● 本文
——

政府支出を拡大すると経済が成長する

政府支出を拡大すると経済が成長する

ことし2月29日に開かれた「財政諮問会議」において、2060年度までの長期経済試算が示されました。

因みに財政諮問会議とは、内閣総理大臣の諮問に応じ、財政運営や予算編成の基本方針、そのほか経済財政政策に関する事項について調査審議することを目的とした、内閣設置法に基づく合議制機関です。

議長は、岸田総理。

ほか議員は、林官房長官、新藤内閣府特命相、松本総務相、鈴木財務相、齋藤経産相、上田日銀総裁、住友化学の十倉会長、BNAパリバ証券の中空氏、サントリーの新浪氏、東大の柳川教授で構成されています。

さて、その財政諮問会議が、2060年度までの平均成長率を0.2〜1.7%と試算しています。

——

● 元のデータ

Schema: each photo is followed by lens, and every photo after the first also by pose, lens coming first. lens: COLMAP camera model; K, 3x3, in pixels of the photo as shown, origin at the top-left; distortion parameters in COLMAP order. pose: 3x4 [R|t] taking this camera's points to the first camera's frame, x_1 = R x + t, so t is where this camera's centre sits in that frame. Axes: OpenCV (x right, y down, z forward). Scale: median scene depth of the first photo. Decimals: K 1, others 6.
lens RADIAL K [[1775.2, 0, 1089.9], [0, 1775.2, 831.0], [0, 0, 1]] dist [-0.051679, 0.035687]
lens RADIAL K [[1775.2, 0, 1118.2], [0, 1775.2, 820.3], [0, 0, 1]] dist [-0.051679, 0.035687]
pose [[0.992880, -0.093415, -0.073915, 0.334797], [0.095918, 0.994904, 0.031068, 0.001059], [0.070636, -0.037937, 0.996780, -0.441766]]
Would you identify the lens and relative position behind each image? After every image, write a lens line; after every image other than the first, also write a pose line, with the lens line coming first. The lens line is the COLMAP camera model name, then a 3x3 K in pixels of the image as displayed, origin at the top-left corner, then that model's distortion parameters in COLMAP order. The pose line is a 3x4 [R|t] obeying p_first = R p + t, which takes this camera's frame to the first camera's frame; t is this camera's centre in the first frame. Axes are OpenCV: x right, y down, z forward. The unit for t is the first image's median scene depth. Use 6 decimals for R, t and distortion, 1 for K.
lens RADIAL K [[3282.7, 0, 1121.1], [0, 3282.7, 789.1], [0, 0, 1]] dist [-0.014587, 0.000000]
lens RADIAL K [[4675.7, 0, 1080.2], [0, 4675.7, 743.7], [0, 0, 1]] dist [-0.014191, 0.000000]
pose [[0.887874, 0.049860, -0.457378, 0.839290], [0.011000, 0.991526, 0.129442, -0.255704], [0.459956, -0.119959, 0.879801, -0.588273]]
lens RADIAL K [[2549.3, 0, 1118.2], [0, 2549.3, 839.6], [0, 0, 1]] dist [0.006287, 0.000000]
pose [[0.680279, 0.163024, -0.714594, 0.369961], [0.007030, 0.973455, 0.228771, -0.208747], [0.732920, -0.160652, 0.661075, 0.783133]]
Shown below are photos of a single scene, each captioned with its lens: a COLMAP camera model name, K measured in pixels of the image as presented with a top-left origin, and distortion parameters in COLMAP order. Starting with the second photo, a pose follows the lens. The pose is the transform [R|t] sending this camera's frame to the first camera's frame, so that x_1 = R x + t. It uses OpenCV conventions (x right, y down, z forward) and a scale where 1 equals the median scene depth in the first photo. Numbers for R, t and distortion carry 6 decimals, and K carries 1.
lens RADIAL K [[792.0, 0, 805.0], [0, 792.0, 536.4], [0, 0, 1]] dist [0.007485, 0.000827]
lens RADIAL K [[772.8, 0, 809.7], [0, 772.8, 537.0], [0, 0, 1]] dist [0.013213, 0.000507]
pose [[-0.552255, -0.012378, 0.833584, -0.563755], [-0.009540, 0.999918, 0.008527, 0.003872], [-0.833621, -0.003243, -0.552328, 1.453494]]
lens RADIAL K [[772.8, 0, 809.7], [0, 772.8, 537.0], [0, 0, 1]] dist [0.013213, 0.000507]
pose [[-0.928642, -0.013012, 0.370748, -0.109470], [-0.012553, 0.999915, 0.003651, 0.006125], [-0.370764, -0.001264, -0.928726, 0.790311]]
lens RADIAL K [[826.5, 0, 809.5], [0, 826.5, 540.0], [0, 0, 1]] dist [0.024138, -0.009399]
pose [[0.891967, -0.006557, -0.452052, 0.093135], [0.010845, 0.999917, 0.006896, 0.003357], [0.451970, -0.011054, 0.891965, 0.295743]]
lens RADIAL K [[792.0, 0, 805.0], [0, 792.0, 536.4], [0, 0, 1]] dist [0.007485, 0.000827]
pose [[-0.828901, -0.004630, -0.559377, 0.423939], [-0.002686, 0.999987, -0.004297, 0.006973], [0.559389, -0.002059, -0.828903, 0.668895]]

——

● やること
1/ 本文の「ことし2月29日に開かれた「」から「柳川教授で構成されています。」までを全部、一字も変えずに書き写してください。
2/ 本文によると、2060年度までの平均成長率は何%と試算されていますか。
3/ 本文に出てくる議員のうち、肩書きが「相」で終わる人を全員書き出してください。

● 答え
1/
ことし2月29日に開かれた「財政諮問会議」において、2060年度までの長期経済試算が示されました。

因みに財政諮問会議とは、内閣総理大臣の諮問に応じ、財政運営や予算編成の基本方針、そのほか経済財政政策に関する事項について調査審議することを目的とした、内閣設置法に基づく合議制機関です。

議長は、岸田総理。

ほか議員は、林官房長官、新藤内閣府特命相、松本総務相、鈴木財務相、齋藤経産相、上田日銀総裁、住友化学の十倉会長、BNAパリバ証券の中空氏、サントリーの新浪氏、東大の柳川教授で構成されています。

2/ 0.2〜1.7%

3/ 新藤内閣府特命相、松本総務相、鈴木財務相、齋藤経産相